El Juzgado de lo Mercantil Nº 2 de Pontevedra ha dictado sentencia en la reclamación seguida por la armadora del VILLA DE PITANXO frente a sus aseguradoras de casco-máquina, condenando a las mismas a pagar las sumas aseguradas por el naufragio del buque y la pérdida de las capturas.
La sentencia, con base en los documentos oficiales del buque, declaraciones de los inspectores de Capitanía Marítima de Vigo y de la sociedad de clasificación BUREAU VERITAS, así como otras pruebas testificales y periciales, establece de forma contundente que las deficiencias achacadas al buque carecen del más mínimo fundamento.
Primeramente, la sentencia destaca que el buque había sido objeto de una rigurosa inspección para la renovación de la larga lista de certificados oficiales exigibles por las Autoridades Marítimas para navegar en condiciones de seguridad, así como para la renovación de los certificados de clase por parte de Bureau Veritas. Dichas inspecciones se realizaron durante todo el mes anterior a la marea del siniestro con resultado plenamente satisfactorio. Se da especial relevancia a la testifical del inspector de la Capitanía Marítima que realizó la inspección, junto con los inspectores de Bureau Veritas, que constataron que el buque no presentaba ninguna obra ilegal o alteración de su estructura (tanques de combustibles u otros espacios) que no estuviese contemplada en los planos oficiales del buque aprobados en su día por la Dirección General de la Marina Mercante.
Del mismo modo la sentencia descarta tajantemente que el buque presentase una escora permanente a babor o que estuviese sobrecalado, destacando los testimonios de testigos y peritos, dando especial relevancia al de los prácticos que asistieron durante la maniobra del pesquero en su entrada y salida de la ría de Vigo, y que declararon no haber observado ninguna circunstancia anormal.
En cuanto a la alegada formación de hielo en cubierta, la sentencia es clara al establecer, con base en documentos gráficos (fotografías y vídeos) tomados en el punto del siniestro por los buques que acudieron al rescate que “No había hielo el día del hundimiento”, con lo cual es una cuestión absolutamente irrelevante.
===============
__TAREAS DEL EJERCICIO__:
A - En el pasaje sobre la sentencia del VILLA DE PITANXO, ¿quiénes declararon no haber observado ninguna circunstancia anormal durante la maniobra del pesquero?
B - Prosigue el pasaje sobre la sentencia del VILLA DE PITANXO a partir de su última oración.
Para resolver estas tareas no se necesitan los ítems.
===============
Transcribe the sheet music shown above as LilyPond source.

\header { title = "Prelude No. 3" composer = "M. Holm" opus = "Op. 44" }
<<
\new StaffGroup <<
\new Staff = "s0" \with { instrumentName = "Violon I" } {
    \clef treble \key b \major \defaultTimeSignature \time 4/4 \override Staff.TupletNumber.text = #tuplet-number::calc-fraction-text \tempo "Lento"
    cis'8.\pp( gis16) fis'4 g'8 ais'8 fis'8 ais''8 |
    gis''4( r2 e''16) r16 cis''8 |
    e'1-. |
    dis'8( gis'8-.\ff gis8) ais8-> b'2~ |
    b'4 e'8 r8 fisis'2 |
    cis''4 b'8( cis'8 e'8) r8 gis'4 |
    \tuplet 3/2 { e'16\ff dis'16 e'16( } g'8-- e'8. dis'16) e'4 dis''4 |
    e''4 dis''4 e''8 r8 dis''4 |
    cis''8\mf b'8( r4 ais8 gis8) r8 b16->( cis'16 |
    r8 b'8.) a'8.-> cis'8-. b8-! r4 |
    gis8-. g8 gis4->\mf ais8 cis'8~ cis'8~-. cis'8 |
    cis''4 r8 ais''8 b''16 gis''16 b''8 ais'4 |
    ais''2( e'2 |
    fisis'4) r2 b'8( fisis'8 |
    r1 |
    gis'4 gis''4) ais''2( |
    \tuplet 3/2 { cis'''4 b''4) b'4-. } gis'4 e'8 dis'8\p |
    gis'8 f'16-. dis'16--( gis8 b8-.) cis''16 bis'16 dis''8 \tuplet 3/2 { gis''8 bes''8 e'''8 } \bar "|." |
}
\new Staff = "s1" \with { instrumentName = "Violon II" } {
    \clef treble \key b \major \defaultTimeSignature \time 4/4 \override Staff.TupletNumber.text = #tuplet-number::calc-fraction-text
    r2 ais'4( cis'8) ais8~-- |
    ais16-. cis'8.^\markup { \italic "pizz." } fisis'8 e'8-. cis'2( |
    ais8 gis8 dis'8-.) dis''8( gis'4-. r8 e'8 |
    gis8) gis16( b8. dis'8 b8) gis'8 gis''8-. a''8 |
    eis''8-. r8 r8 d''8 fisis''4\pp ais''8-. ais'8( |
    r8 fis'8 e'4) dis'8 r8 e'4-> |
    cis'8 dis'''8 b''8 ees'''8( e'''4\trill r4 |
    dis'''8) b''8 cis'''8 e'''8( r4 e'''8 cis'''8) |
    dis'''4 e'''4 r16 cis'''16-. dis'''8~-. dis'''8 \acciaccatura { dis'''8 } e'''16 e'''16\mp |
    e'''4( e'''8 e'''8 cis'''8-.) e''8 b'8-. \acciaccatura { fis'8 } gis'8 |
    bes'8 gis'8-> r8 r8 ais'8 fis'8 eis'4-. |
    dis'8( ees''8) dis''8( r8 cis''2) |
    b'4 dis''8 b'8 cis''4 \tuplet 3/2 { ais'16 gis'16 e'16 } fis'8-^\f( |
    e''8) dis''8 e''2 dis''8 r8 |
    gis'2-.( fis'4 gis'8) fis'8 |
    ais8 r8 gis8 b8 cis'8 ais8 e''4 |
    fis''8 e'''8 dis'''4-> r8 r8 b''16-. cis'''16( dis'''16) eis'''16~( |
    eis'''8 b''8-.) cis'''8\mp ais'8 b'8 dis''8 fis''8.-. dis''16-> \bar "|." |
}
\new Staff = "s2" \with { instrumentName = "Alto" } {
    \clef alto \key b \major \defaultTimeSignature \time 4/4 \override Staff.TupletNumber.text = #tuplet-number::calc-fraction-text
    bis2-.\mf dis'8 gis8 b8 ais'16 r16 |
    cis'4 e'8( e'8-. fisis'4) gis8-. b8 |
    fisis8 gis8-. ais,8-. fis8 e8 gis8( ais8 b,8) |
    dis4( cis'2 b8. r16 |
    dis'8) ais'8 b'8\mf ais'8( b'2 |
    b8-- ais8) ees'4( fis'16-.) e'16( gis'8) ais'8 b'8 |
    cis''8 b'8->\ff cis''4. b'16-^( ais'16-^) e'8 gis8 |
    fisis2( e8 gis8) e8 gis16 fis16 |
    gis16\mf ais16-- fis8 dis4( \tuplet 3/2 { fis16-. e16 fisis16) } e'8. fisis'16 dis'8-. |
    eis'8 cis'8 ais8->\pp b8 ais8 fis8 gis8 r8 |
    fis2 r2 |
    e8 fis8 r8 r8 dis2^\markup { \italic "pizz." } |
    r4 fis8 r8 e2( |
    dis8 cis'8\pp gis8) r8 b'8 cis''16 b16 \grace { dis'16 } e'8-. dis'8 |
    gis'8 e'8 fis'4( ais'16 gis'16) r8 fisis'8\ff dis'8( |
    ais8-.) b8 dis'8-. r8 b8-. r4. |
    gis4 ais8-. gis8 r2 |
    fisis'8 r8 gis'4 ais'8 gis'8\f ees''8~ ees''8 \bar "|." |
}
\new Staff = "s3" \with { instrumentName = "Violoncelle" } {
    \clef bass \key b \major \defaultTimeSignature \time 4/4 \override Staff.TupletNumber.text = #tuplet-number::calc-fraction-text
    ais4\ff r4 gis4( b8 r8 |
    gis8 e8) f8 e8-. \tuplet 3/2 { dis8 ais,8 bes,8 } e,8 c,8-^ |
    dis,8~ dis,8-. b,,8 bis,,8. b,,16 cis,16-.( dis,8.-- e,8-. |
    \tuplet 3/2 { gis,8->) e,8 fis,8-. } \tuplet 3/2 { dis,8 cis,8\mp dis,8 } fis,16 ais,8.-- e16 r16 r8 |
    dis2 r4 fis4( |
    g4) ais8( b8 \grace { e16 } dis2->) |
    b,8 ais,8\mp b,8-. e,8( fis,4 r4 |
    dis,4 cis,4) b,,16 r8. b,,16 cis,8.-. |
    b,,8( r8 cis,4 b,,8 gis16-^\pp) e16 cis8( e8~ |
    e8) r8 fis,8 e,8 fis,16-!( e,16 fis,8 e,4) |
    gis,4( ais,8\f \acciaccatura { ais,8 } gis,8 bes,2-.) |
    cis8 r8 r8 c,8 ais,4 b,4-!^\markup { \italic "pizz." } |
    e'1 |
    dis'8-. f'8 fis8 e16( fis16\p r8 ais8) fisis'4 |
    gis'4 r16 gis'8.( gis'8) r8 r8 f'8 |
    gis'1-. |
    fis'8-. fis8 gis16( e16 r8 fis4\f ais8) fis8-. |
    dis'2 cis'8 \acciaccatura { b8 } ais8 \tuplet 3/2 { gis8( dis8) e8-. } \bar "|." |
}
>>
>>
===============
__RESPUESTAS POR ÍTEM__:
A - Los prácticos que asistieron durante la maniobra de entrada y salida del pesquero en la ría de Vigo.

B -
Se descarta también que existiese exceso de carga de capturas, con base en documentos oficiales, como son los registros del Diario Electrónico de Abordo (DEA) y del observador del Instituto Oceanográfico Español, así como la inexistencia de un protocolo para el cierre de la tolva de desperdicios, al haber pruebas documentales y testificales que demuestran que sí lo había y quienes eran los encargados de la apertura y cierre de la tolva.
En definitiva, se rechaza totalmente la tesis de que el buque estaría sobrecargado.
También se pronuncia la sentencia sobre la cuestión del Covid, estableciendo <<que no se colige negligencia alguna imputable al armador por los contagios sobrevenidos a bordo del buque, constando al respecto la gestión desarrollada por el capitán y las medidas a adoptar que se le indicaron”.
Por último, la sentencia recuerda que dadas las pruebas practicadas a lo largo del procedimiento judicial el informe de la CIAIM no se considera determinante, lo cual viene a incidir en la larga lista de sentencias anteriores que se apartan del contenido de los informes de la CIAIM, y en muchos casos los desvirtúan contundentemente. Recordamos al respecto los casos de “MAR DE MARIN”, “SIEMPRE CASINA”, entre otros muchos.